Macrophage Inflammatory Protein-1α (Accession P10147) is a CC chemokine that binds to receptors CCR1, CCR4, and CCR5. MIP-1α and MIP-1β are chemoattractants and often function together in recruiting human T lymphocytes. MIP-1α is also a crucial mediator in the inflammatory process and elevated levels are associated with sarcoidosis and Idiopathic pulmonary fibrosis. MIP-1α is also involved in the formation of osteolytic bone lesions that occur in individuals with multiple myeloma, though many other cytokines like IL-6 are believed to play a role in the development of MM. Though as a potential indicator, it may demonstrate to be a key target cytokine for therapies.

References:

  1. Lentzsch S, Gries M, Janz M, Bargou R, Dörken B, Mapara MY. Macrophage inflammatory protein 1-alpha (MIP-1α) triggers migration and signaling cascades mediating survival and proliferation in multiple myeloma (MM) cells. Blood. 2003; 101(9): 3568-3573. Doi:10.1182/blood-2002-08-2383.

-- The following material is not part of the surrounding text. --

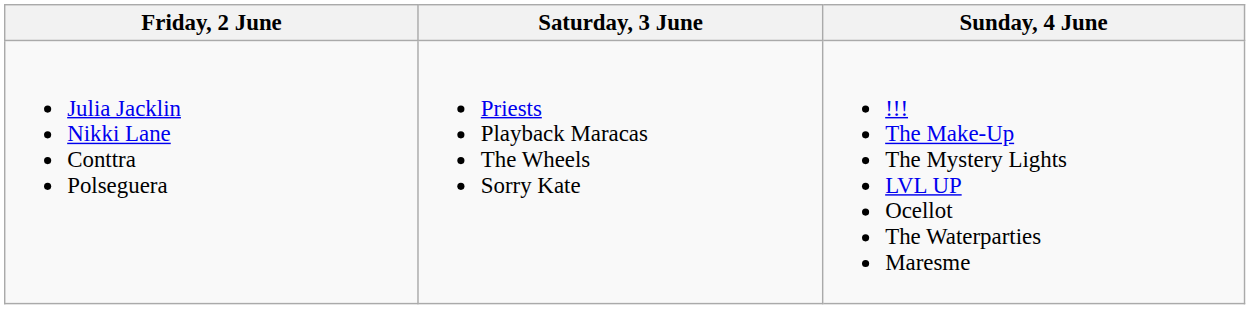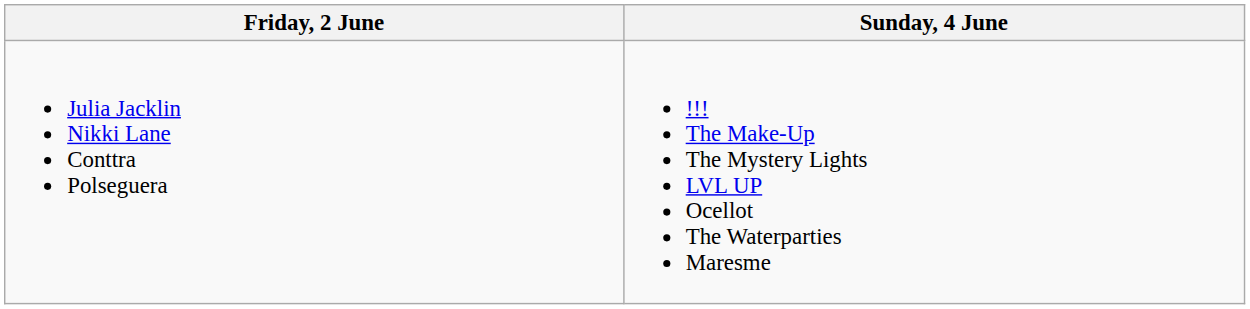- column: Saturday, 3 June | Priests Playback Maracas The Wheels Sorry Kate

  2. Standiford TJ, Rolfe MW, Kunkel SL, Lynch III JP, Burdick MD, Gilbert AR, Orringer MB, Whyte RI, Strieter RM. Macrophage inflammatory protein-1 alpha expression in interstitial lung disease. J Immunol. 1993; 151(1): 2852-2863. PubMed 8360496.

  3. Taub DD, Conlon K, Lloyd AR, Oppenheim JJ, Kelvin DJ Preferential migration of activated CD4+ and CD8+ T cells in response to MIP-1 alpha and MIP-1 beta. Science. 1993; 260(5106): 355-358. Doi: 10.1126/science.7682337.